Here's a copy of the speech David gave in tribute.
This year's Lifetime Achievement Award goes to a writer who understands television. Although he's written novels, films and stage plays (for adults and children) he's always known that television is, essentially and uniquely, a meeting place of different forms of expression, a site in which hybridity - genre talking unto genre - is not a problem nor a compromise but the essence of the game.
As a result he took an old, perhaps rather dusty and seemingly outmoded television form and reinvented it so definitively that no one will be able to talk about it in the future without mentioning his name.
His television writing began conventionally enough, with one-off plays and comedy serials. Even then, he understood cross-fertilization. He took the prose fiction form of the campus novel and melded it with the television form of the medical soap opera to create a campus comedy set in a university health centre. A Very Peculiar Practice ran for several series in the mid 80s and it's baffling why it isn't still running now.
In the early 90s he turned to the television form he was to dominate, making the first of three adaptations of Michael Dobbs's political novels about the oily Machiavellian chief whip Francis Urquart, achieving a perfect match between an innovative writerly idea, brilliant direction and Ian Richardson's definitive performance.

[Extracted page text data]
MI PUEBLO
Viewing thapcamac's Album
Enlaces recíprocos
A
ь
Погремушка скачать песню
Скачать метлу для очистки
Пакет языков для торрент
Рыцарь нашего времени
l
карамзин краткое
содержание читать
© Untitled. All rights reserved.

> **WORK TASK A**
Summarize the tribute speech in two sentences.
> **WORK TASK B**
Extend the tribute speech, picking up after its final sentence.
The data has no connection to the tribute speech.

> **ANSWER AREA A**
The tribute speech presents this year's Lifetime Achievement Award winner as a writer who understands television as a meeting place of different forms of expression and who reinvented an old, seemingly outmoded television form so definitively that it will always be discussed with his name. It traces his television work from one-off plays and comedy serials, including the campus comedy A Very Peculiar Practice in the mid 80s, to the first of his three early-90s adaptations of Michael Dobbs's political novels about chief whip Francis Urquart.

> **ANSWER AREA B**
In the mid-90s, there was good news and bad news. The bad news – some felt – was that the BBC decided to reinvent the classic novel adaptation, which for many of us was a blessed, Sunday afternoon childhood memory, which we hoped would stay that way.
The good news was that they decided to ask Andrew Davies to do the reinventing.
With Middlemarch, Pride and Prejudice, Moll Flanders, The Way We Live Now, Sense And Sensibility and many others, Andrew turned an old, fly-blown schedule-filler into a cutting-edge television drama flagship.
He's widely known for his observation that, as the species was propagated in the nineteenth century, the Victorians clearly had sex, and that fact this might be covertly present in the novels of the period. He is thus responsible for Colin Firth's torso and a thousand heaving bosoms on both side of the screen.
What his adaptations have in common is that they transform the source material, and, by exploiting the opportunities of television, they reinvent the dramatisation form. As someone who knows the challenges of adapting Dickens novels, I'd point particularly to the justly feted and awarded serial adaptations of Bleak House and Little Dorrit, which combined the teeming, multi-plotted character of Dickens' storytelling with the energy and drive of contemporary soap opera, to create something which is, truly, how Dickens would have wanted to write today.
Andrew has continued to adapt twentieth century novels – wonderfully, The Old Devils, Tipping the Velvet and The Line of Beauty – and to write original drama. A personal favourite was his brilliant conceit to imagine a torrid love affair between two jurors in the 1960 Lady Chatterley trial, trying out in the evening what they'd heard about in the courtroom during the day. He is notably generous to his collaborators – speaking well of script editors and producers, neither of whom always get a good press from writers. He speaks to students with wit and grace, and, last year, was the entertainment at the West Midlands Writers' Guild Christmas thrash.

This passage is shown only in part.